To the extent that block positioners are engaged in bona fide block positioning activities, they also may rely on the exception in Rule 203(b)(1). A block positioner is a registered broker-dealer which maintains minimum net capital of $1 million and (i) purchases long and sells short from or to a customer a block of stock worth $200,000 or more in a single transaction, or several transactions at the same time, from a single source to facilitate a sale or purchase by the customer, (ii) has reasonably determined that the block could not be sold to or purchased from others on equal or better terms, and (iii) sells the shares of the block as quickly as possible under the circumstances.9

Hard Delivery Requirement for Equity Securities

Interim final temporary Rule 204T, which is effective through July 31, 2009, extends the hard close-out provisions of the SEC’s September 17, 2008 Emergency Order.10 Fails to deliver which are caused by short sales are required to be closed out by clearing firms at the beginning of the day after the fail occurs, and long sales must be closed out at the beginning of the third day after the fail occurs.

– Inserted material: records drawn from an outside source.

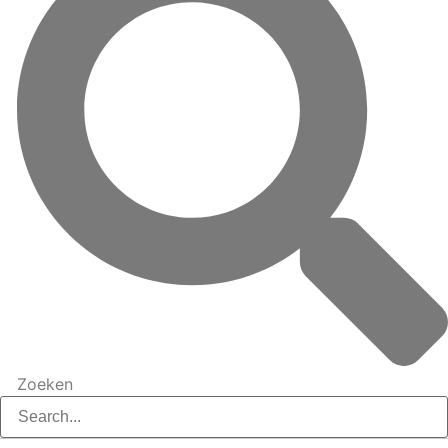
Zoeken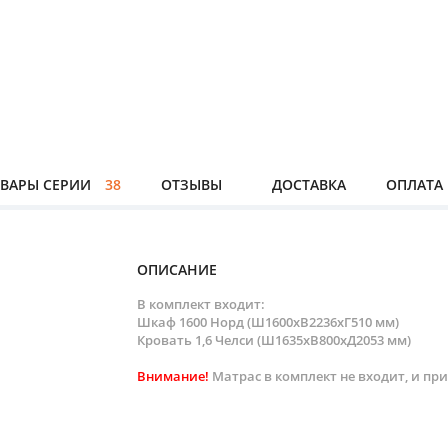
ВАРЫ СЕРИИ
38
ОТЗЫВЫ
ДОСТАВКА
ОПЛАТА
ОПИСАНИЕ
В комплект входит:
Шкаф 1600 Норд (Ш1600xВ2236xГ510 мм)
Кровать 1,6 Челси (Ш1635xВ800xД2053 мм)
Внимание!
Матрас в комплект не входит, и пр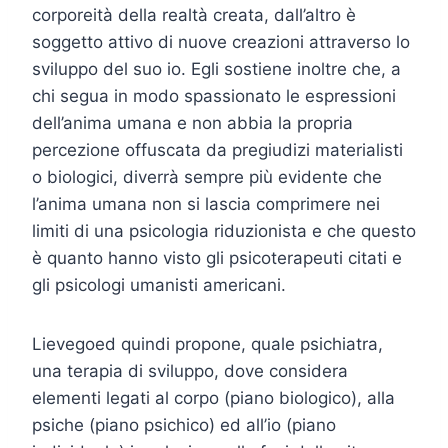
corporeità della realtà creata, dall’altro è
soggetto attivo di nuove creazioni attraverso lo
sviluppo del suo io. Egli sostiene inoltre che, a
chi segua in modo spassionato le espressioni
dell’anima umana e non abbia la propria
percezione offuscata da pregiudizi materialisti
o biologici, diverrà sempre più evidente che
l’anima umana non si lascia comprimere nei
limiti di una psicologia riduzionista e che questo
è quanto hanno visto gli psicoterapeuti citati e
gli psicologi umanisti americani.
Lievegoed quindi propone, quale psichiatra,
una terapia di sviluppo, dove considera
elementi legati al corpo (piano biologico), alla
psiche (piano psichico) ed all’io (piano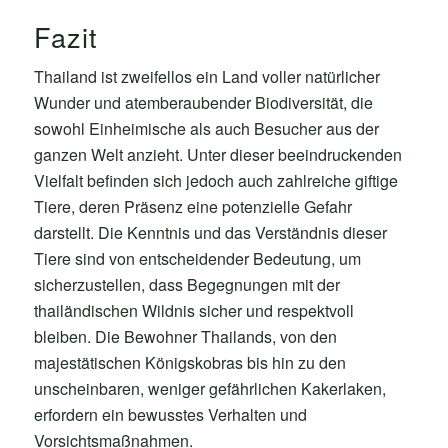
Fazit
Thailand ist zweifellos ein Land voller natürlicher
Wunder und atemberaubender Biodiversität, die
sowohl Einheimische als auch Besucher aus der
ganzen Welt anzieht. Unter dieser beeindruckenden
Vielfalt befinden sich jedoch auch zahlreiche giftige
Tiere, deren Präsenz eine potenzielle Gefahr
darstellt. Die Kenntnis und das Verständnis dieser
Tiere sind von entscheidender Bedeutung, um
sicherzustellen, dass Begegnungen mit der
thailändischen Wildnis sicher und respektvoll
bleiben. Die Bewohner Thailands, von den
majestätischen Königskobras bis hin zu den
unscheinbaren, weniger gefährlichen Kakerlaken,
erfordern ein bewusstes Verhalten und
Vorsichtsmaßnahmen.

The close-out is to be accomplished by borrowing or purchasing securities of like kind and quantity. The clearing firm must take affirmative action to obtain the securities, and may not offset the amount of its position with shares that it receives or will receive on the settlement date. If the clearing firm responsible for the failure to deliver does not close out the position on time, it will be subject to fines and sanctions. Additionally, no other firm may accept a short sale in that security from the offending firm unless it has pre-borrowed the security. However, to the extent the firm can identify the broker-dealer whose activities caused the fail, it can allocate the close-out position to that broker-dealer. This subjects the broker-dealer to the Rule’s requirements and penalties, instead of the firm.

The Rule has an allowance for a “pre-fail credit” to avoid the close-out and pre-borrow requirements. To qualify for a credit, a broker-dealer must purchase securities before the start of regular trading hours on the day after the settlement date to close out the open position and: (i) the purchase must be bona fide, (ii) the purchase must be executed on or after the trade date, but no later than the end of regular trading hours on the settlement date, (iii) the purchase must cover the entire amount of the short position, and (iv) the broker-dealer must be able to demonstrate through its books and records that it has a net long or net flat position on the settlement date for which it is seeking to show that it purchased shares to close out the open short position.

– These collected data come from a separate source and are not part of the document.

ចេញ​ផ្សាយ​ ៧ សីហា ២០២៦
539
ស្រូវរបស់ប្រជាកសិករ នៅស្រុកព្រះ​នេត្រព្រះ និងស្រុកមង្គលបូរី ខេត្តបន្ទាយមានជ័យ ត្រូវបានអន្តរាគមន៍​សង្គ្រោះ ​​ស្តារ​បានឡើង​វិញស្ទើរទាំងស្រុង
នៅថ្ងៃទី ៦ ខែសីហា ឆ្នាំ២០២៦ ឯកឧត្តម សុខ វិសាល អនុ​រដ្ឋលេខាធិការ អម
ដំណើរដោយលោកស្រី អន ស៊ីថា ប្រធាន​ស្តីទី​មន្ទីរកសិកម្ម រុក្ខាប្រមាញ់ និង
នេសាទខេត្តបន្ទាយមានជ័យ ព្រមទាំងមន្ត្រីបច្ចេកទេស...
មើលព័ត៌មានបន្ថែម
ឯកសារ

The Rule permits an introducing broker-dealer to avoid the pre-borrow requirements if it provides a timely certification to its clearing firm that it has not incurred a fail to deliver position on the settlement date for a long or short sale in an equity security for which the clearing firm has a fail to deliver position. Alternatively, the introducing broker-dealer can certify  that it qualifies for a “pre-fail credit” with respect to the failed position.

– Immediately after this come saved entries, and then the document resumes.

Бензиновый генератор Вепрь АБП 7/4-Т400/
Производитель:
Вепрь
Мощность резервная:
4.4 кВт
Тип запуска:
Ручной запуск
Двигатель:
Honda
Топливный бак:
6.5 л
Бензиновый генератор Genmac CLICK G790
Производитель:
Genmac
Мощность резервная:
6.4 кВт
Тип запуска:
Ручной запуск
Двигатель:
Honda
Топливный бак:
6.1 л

The Rule also has an exception to the close-out provisions for securities sold pursuant to Rule 144 of the Securities Act of 1933. Specifically, the Rule provides that if a clearing firm has a fail to deliver position in an equity security sold pursuant to Rule 144 for 35 consecutive days after the settlement date, the clearing firm must, by no later than the beginning of regular trading hours on the 36th consecutive day, immediately close out the position by purchasing securities of like kind and quantity.

Finally, as noted above, the Rule includes an exception for registered market makers engaged in bona fide market making activities. Such market makers have two additional days to close out their positions. Additionally, market makers are no longer required to attest in writing that the fail was due to bona fide market making activities.

The SEC is requesting public comments on the Rule, which should be received before December 16, 2008.